Daftar Tugas:
**1.** Jawablah pertanyaan berikut berdasarkan teks tentang teknik memanjat tebing.
(a) Gaya apa yang menjadi satu-satunya gaya penumpu dalam teknik friction/slab climbing?
(b) Pada celah seperti apa teknik bridging digunakan?
(c) Mengapa teknik hand traverse banyak memakan tenaga?
**2.** Apa terjemahan bahasa Inggris dari kalimat "Sol sepatu yang baik dan pembebanan maksimal di atas kaki akan memberikan gaya gesek yang baik." dalam teks tentang teknik memanjat tebing?

Teks Latihan:

= = = = =

2.Friction/Slab Climbing
Teknik
ini semata-mata hanya mengandalkan gaya gesekan sebagai gaya penumpu.
Ini dilakukan pada permukaan tebing yang tidak terlalu vertikal,
kekasaran permukaan cukup untuk menghasilkan gaya gesekan. Gaya gesek
terbesar diperoleh dengan membebani bidang gesek dengan bidang normal
sebesar mungkin. Sol sepatu yang baik dan pembebanan maksimal di atas
kaki akan memberikan gaya gesek yang baik.
3.Fissure Climbing
Teknik
ini memanfaatkan celah yang dipergunakan oleh anggota badan yang
seolah-olah berfungsi sebagai pasak. Dengan cara demikian, dan beberapa
pengembangan, dikenal teknik-teknik berikut :
•Jamming adalah
teknik memanjat dengan memanfaatkan celah yang tidak begitu lebar.
Jari-jari tangan, kaki, atau tangan dapat dimasukkan/diselipkan pada
celah sehingga seolah-olah menyerupai pasak.
•himneying adalah
teknik memanjat celah vertikal yang cukup lebar (chimney). Badan masuk
di antara celah, dan punggung di salah satu sisi tebing. Sebelah kaki
menempel pada sisi tebing depan, dan sebelah lagi menempel ke belakang.
Kedua tangan diletakkan menempel pula. Kedua tangan membantu mendorong
ke atas bersamaan dengan kedua kaki yang mendorong dan menahan berat
badan.
•Bridging adalah teknik memanjat pada celah vertikal yang
lebih besar (gullies). Caranya dengan menggunakan kedua tangan dan kaki
sebagai pegangan pada kedua celah tersebut. Posisi badan mengangkang,
kaki sebagai tumpuan dibantu oleh tangan yang juga berfungsi senagai
penjaga keseimbangan.
•Lay Back adalah teknik memanjat pada celah
vertikal dengan menggunakan tangan dan kaki. Pada teknik ini, jari
tangan mengait tepi celah tersebut dengan punggung miring sedemikian
rupa untuk menempatkan kedua kaki pada tepi celah yang berlawanan.
Tangan menarik ke belakang dan kaki mendorong ke depan dan kemudian
bergerak naik ke atas silih berganti.
Teknik-teknik lain yang sering digunakan dalam pendakian tebing adalah :
•Hand
Traverse adalah teknik memanjat pada tebing dengan gerak menyamping
(horizontal). Hal ini dilakukan bila tempat pegangan yang ideal sangat
minim dan memanjat vertikal sudah tidak memungkinkan lagi. Teknik ini
sangat rawan, dan banyak memakan tenaga karena seluruh berat badan
tergantung pada pegangan tangan. Sedapat mungkin pegangan tangan dibantu
dengan pijakan kaki (ujung kaki) agar berat badan dapat terbagi lebih
merata.

= = = = =

[Data Tersimpan]
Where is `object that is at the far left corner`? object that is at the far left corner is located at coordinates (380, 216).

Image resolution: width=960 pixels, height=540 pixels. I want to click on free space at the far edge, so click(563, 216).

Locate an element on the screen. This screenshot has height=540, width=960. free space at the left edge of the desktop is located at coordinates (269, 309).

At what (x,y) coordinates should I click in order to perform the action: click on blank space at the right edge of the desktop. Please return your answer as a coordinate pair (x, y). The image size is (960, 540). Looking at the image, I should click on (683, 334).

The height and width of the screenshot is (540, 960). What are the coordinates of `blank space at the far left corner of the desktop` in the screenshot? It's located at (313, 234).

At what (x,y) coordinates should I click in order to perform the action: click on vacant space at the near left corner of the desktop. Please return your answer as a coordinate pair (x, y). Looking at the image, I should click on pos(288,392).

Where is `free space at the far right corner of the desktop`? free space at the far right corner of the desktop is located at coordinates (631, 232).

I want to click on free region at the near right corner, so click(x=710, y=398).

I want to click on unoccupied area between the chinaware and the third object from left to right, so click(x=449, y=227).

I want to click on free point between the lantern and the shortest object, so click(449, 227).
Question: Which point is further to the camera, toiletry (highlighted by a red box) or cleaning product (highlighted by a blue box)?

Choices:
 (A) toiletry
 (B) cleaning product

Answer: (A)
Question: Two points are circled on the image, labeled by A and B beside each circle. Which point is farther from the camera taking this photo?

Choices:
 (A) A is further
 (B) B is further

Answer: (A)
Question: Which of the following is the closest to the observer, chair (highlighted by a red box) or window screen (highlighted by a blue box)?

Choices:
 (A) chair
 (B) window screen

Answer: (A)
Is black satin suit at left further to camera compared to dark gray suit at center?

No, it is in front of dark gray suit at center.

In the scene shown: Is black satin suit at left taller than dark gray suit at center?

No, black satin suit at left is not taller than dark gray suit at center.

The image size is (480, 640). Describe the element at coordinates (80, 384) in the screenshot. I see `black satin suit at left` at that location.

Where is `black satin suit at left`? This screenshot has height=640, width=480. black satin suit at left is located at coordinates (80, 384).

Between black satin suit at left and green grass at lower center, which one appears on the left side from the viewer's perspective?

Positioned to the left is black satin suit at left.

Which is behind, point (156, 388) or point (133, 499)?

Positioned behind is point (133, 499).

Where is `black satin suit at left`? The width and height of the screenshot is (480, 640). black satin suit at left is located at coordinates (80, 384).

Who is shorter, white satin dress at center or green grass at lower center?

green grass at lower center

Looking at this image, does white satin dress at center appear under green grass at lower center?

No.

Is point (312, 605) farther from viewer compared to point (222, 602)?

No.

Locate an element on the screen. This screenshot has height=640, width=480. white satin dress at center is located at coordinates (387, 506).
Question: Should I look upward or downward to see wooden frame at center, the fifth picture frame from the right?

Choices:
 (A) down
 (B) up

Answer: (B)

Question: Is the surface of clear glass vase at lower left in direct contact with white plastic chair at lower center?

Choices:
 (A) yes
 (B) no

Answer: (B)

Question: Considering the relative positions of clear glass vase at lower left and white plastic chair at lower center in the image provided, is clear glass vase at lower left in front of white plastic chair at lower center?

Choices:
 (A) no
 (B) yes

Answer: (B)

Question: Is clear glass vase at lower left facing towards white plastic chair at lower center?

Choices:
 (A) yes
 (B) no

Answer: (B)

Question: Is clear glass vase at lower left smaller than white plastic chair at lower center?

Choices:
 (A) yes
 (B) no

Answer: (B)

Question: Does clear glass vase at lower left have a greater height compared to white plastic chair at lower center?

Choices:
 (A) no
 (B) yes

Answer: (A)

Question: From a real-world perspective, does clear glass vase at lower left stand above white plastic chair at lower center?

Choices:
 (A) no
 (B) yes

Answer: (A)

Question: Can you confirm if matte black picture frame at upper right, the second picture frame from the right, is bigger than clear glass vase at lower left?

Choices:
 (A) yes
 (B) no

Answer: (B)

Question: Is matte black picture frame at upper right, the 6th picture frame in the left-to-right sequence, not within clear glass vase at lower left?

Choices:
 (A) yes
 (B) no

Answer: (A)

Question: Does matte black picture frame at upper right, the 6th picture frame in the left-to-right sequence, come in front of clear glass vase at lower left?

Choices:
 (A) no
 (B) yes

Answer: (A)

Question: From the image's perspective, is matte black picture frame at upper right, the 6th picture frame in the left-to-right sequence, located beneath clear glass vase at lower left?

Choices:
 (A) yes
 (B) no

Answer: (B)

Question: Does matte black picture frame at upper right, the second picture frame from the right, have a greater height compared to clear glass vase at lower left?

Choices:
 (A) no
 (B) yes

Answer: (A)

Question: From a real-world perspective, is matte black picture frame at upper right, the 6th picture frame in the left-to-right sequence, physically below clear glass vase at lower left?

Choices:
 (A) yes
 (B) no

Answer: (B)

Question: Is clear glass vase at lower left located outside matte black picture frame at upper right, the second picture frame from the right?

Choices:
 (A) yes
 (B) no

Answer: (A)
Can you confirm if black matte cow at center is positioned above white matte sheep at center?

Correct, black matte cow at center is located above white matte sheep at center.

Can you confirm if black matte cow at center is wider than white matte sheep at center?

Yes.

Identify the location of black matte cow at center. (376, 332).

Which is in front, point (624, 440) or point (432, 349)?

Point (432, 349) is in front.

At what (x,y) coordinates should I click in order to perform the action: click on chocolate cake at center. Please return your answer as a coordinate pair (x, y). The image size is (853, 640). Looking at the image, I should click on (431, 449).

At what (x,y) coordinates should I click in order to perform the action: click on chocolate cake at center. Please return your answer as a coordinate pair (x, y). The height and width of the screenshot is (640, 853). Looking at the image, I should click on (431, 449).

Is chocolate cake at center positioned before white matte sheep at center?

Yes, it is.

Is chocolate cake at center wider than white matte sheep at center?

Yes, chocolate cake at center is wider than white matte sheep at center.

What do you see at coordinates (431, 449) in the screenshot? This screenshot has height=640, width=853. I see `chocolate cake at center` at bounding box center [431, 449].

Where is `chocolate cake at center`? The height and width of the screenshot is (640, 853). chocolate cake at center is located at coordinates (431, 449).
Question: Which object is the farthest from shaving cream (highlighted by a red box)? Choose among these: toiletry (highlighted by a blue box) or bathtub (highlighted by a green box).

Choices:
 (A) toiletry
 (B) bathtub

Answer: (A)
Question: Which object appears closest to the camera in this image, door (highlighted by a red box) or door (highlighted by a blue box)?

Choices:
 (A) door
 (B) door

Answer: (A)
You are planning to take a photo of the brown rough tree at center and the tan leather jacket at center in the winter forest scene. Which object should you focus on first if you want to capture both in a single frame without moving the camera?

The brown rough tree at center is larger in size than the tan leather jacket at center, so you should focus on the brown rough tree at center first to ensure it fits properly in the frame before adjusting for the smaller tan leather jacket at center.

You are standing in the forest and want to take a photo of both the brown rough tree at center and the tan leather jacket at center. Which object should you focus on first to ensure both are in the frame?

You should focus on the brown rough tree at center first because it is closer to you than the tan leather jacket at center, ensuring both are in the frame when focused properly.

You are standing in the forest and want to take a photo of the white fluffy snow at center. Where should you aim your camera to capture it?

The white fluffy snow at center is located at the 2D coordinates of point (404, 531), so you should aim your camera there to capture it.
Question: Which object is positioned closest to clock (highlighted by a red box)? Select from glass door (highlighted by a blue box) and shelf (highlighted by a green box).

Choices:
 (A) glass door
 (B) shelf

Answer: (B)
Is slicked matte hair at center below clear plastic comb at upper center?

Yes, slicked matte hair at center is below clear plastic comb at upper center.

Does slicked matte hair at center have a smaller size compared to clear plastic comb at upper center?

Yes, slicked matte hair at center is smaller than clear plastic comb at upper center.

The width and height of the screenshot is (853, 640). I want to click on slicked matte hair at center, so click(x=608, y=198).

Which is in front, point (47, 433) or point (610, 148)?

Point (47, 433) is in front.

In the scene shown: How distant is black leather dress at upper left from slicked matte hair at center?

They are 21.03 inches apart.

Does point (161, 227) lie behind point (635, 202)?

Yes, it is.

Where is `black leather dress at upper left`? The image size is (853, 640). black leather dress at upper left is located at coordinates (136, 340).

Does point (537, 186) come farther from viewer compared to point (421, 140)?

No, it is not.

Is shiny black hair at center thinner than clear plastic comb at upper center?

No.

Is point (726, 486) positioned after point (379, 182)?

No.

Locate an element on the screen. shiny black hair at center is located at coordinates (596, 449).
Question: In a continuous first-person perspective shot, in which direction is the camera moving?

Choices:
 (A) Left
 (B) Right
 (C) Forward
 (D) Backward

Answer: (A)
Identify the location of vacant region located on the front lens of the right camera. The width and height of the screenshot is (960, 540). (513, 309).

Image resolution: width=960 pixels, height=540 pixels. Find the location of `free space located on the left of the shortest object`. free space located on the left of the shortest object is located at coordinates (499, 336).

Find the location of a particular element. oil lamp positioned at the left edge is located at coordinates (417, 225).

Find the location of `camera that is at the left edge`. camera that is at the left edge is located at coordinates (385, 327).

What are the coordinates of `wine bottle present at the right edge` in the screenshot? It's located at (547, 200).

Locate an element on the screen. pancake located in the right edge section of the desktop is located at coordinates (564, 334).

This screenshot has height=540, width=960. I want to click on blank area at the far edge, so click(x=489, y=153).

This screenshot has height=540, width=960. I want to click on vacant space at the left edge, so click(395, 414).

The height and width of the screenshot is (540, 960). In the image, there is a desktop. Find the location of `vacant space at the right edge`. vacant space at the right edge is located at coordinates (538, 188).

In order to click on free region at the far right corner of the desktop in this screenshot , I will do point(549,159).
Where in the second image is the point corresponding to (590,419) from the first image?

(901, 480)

= = = = =

Kunci Jawaban:
**1.**
(a) Gaya gesekan.
(b) Pada celah vertikal yang lebih besar (gullies).
(c) Karena seluruh berat badan tergantung pada pegangan tangan.

**2.** Good shoe soles and maximum loading over the feet will provide good friction.